Google "Asperger Awareness Plowright". Let me know how it goes.
_________________
Liberty of Speech inviteth and provoketh liberty to be used again, and so bringeth much to a man's knowledge. -- Francis Bacon, Advancement of Learning
I can't thank everyone enough -- all the resources and tips. This is really great.
We certainly don't want to fire him, and so far, I've been pretty successful shielding him from the Director of our facility (who fortunately, is across the campus, in another building - he's empathetic, and a sweet guy, but sometimes, not so tactful).

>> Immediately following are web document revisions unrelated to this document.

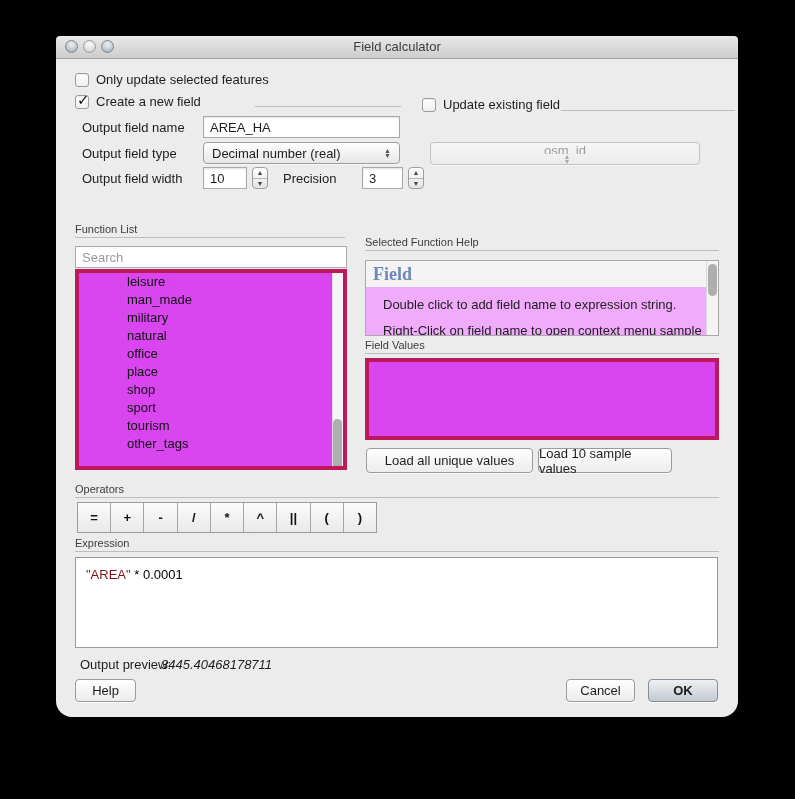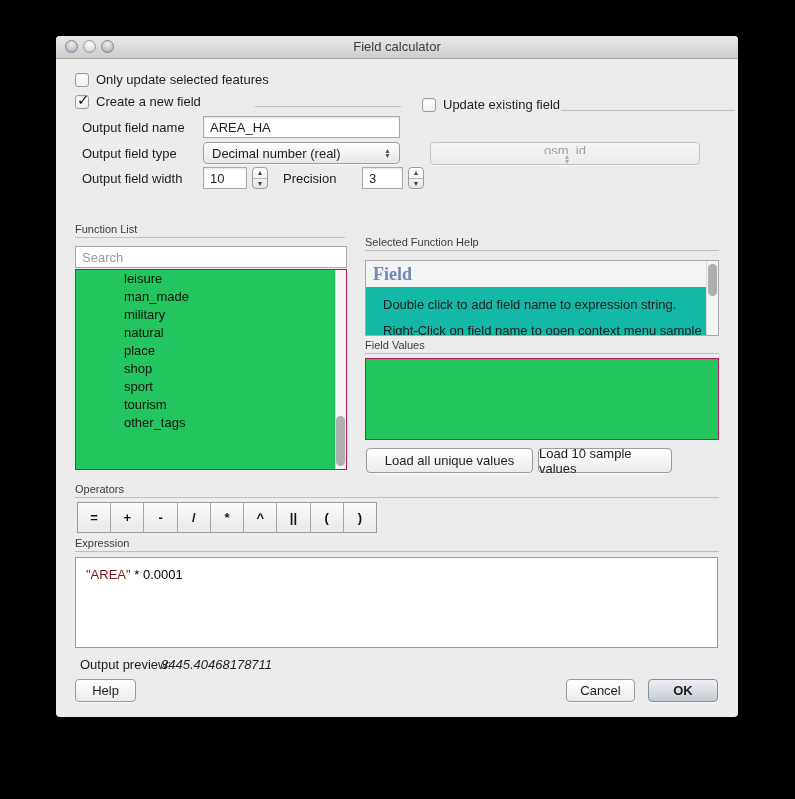--- a/index.html
+++ b/index.html
@@ -3,21 +3,21 @@
 <meta charset="utf-8">
 <style>
   html,body{margin:0;padding:0;}
   body{
     width:795px;height:799px;background:#000;position:relative;overflow:hidden;
     font-family:"Liberation Sans","DejaVu Sans",sans-serif;
     -webkit-font-smoothing:antialiased;
   }
   .dialog{
     position:absolute;left:56px;top:36px;width:682px;height:681px;
-    background:#ececec;border-radius:4px;
+    background:#ececec;border-radius:16px;
     box-shadow:0 14px 40px rgba(0,0,0,.65), 0 0 0 1px rgba(0,0,0,.35);
   }
   
   .titlebar{
     position:absolute;left:0;top:0;right:0;height:22px;
     background:linear-gradient(#e9e9e9,#cdcdcd);
     border-bottom:1px solid #a2a2a2;border-radius:4px 4px 0 0;
   }
   .title{
     position:absolute;left:0;right:0;top:0;height:22px;line-height:22px;
@@ -64,35 +64,35 @@
   }
   .spinner span{flex:1;display:flex;align-items:center;justify-content:center;font-size:7px;color:#444;}
   .spinner span:first-child{border-bottom:1px solid #b5b5b5;}
   
   .search{
     position:absolute;box-sizing:border-box;border:1px solid #a9a9a9;background:#fff;
     font-size:13px;padding:0 6px;color:#1d1d1d;font-family:"Liberation Sans",sans-serif;
   }
   .search::placeholder{color:#9a9a9a;}
   .listpanel{
-    position:absolute;box-sizing:border-box;background:#22c55e;border:1px solid #be185d;overflow:hidden;
+    position:absolute;box-sizing:border-box;background:#d946ef;border:4px solid #be185d;overflow:hidden;
   }
   .listitem{
     height:18px;line-height:18px;font-size:13px;color:#111;padding-left:48px;white-space:nowrap;
   }
   .listitem.selected{background:#3875d7;color:#fff;font-weight:bold;}
   .vscroll{
     position:absolute;width:9px;border-radius:5px;background:#aeaeae;
   }
   .scrolltrack{
     position:absolute;background:#f4f4f4;border-left:1px solid #d9d9d9;
   }
   
   .helppanel{
-    position:absolute;box-sizing:border-box;background:#14b8a6;border:1px solid #a9a9a9;overflow:hidden;
+    position:absolute;box-sizing:border-box;background:#f0abfc;border:1px solid #a9a9a9;overflow:hidden;
     font-size:13px;color:#1d1d1d;
   }
   .helphead{
     height:26px;background:#f4f4f4;display:flex;align-items:center;padding-left:7px;
     font-family:"Liberation Serif","DejaVu Serif",serif;font-weight:bold;font-size:18px;color:#7088b8;
   }
   .helppara{padding:9px 14px 0 7px;line-height:17px;margin-left:10px;}
   
   .btn{
     position:absolute;box-sizing:border-box;border:1px solid #9b9b9b;border-radius:4px;
@@ -192,20 +192,21 @@
 
   <div class="seclbl" style="left:19px;top:187px;">Function List</div>
   <div class="hline" style="left:19px;top:201px;width:270px;"></div>
   <input class="search" style="left: 19px; top: 210px; width: 272px; height: 22px;" placeholder="Search">
   <div class="listpanel" style="left:19px;top:233px;width:272px;height:201px;">
     <div id="fn-list">
         <div class="listitem">leisure</div>
         <div class="listitem">man_made</div>
         <div class="listitem">military</div>
         <div class="listitem">natural</div>
+        <div class="listitem">office</div>
         <div class="listitem">place</div>
         <div class="listitem">shop</div>
         <div class="listitem">sport</div>
         <div class="listitem">tourism</div>
         <div class="listitem">other_tags</div>
       </div>
     <div class="scrolltrack" style="right:0;top:0;bottom:0;width:10px;"></div>
     <div class="vscroll" style="right:1px;top:146px;height:50px;"></div>
   </div>
 

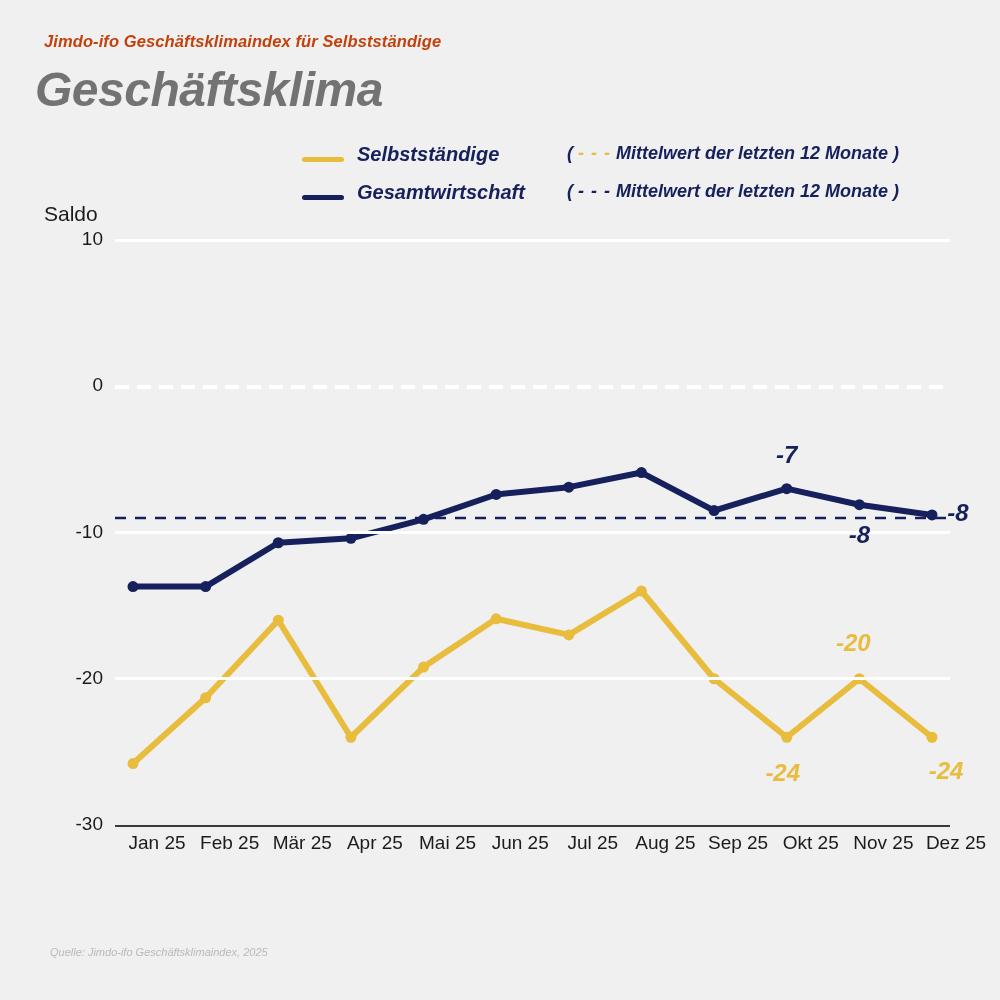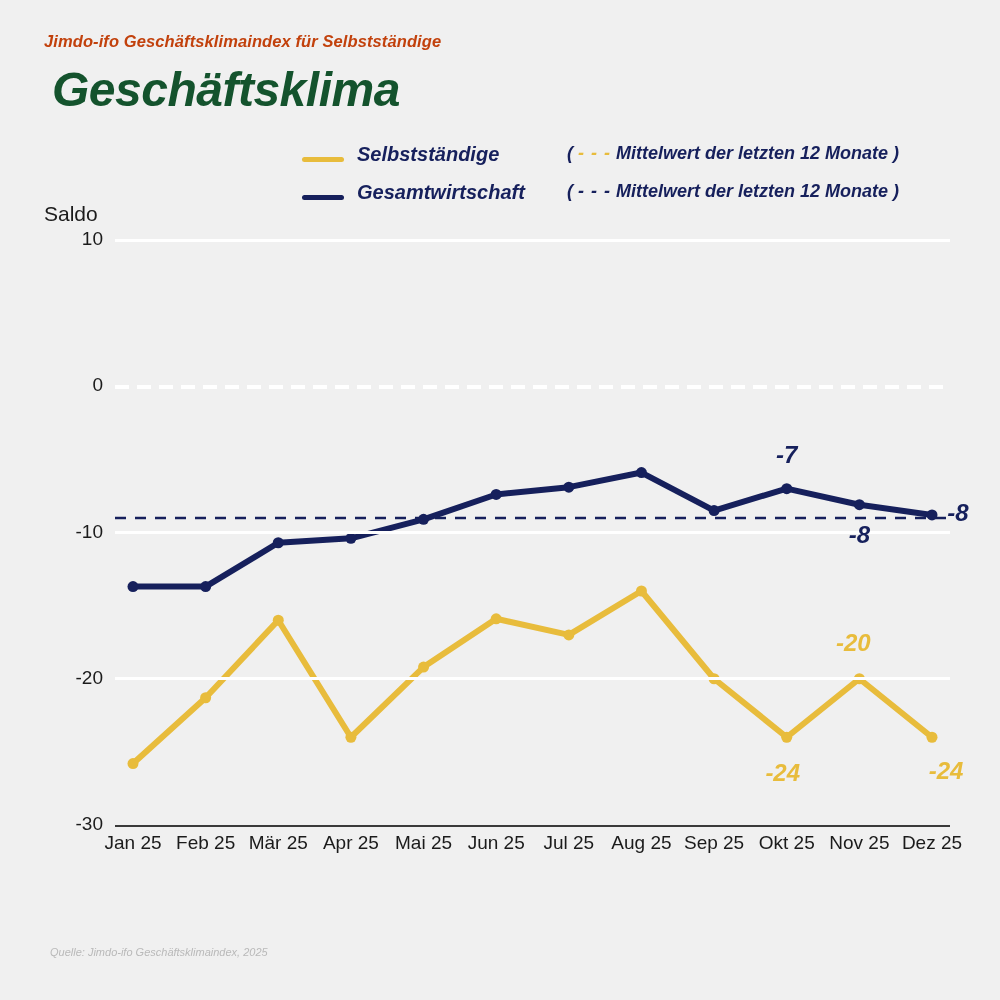--- a/index.html
+++ b/index.html
@@ -25,26 +25,26 @@
     left: 44px;
     top: 32px;
     font-size: 16.5px;
     font-weight: bold;
     font-style: italic;
     color: #c2410c;
     letter-spacing: 0.1px;
   }
   .maintitle {
     position: absolute;
-    left: 52px;
+    left: 35px;
     top: 62px;
     font-size: 48px;
     font-weight: bold;
     font-style: italic;
-    color: #14532d;
+    color: #737373;
     letter-spacing: -0.5px;
   }
   .saldo-label {
     position: absolute;
     left: 44px;
     top: 165px;
     font-size: 21px;
     color: #1b1b1b;
     margin-top: 37px;
   }
@@ -126,20 +126,21 @@
     color: #1b1b1b;
   }
   .xtick {
     position: absolute;
     top: 592px;
     font-size: 19px;
     color: #1b1b1b;
     text-align: center;
     transform: translateX(-50%);
     white-space: nowrap;
+    margin-left: 24px;
   }
   .axis-bottom {
     position: absolute;
     left: 0;
     top: 585px;
     width: 100%;
     height: 2px;
     background: #3a3a3a;
   }
   svg.lines {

And Charma -- your insight that he may be focused on the impending move of his family and that he can only focus on one thing is great. We always think of multi-tasking in regards to technical or work (whether at home or work) but in fact, I've become very aware that multi-tasking is not about doing, but about mental juggling - hence, it doesn't matter if the thing is work, emotional, intrusive thoughts about past and present - it's simply another thing to think about. Being in the basic research we do, this makes 100% sense to me, although no one has really researched it... insightful!
And thanks for the additional refs everyone -- and yes, I am going to talk to him this AM -- (no pressure, I want him to do his regular AM activities - coffee, email, checking a few websites he likes to look in each AM, and when he's ready, we'll talk). I've also managed to make this a light week for him (helps as we're scheduled for snow mid-week and he can't have an ongoing study if no one can get in...!)
Again, thanks so much for all your help and comments, critiques, and insight... I truly appreciate this!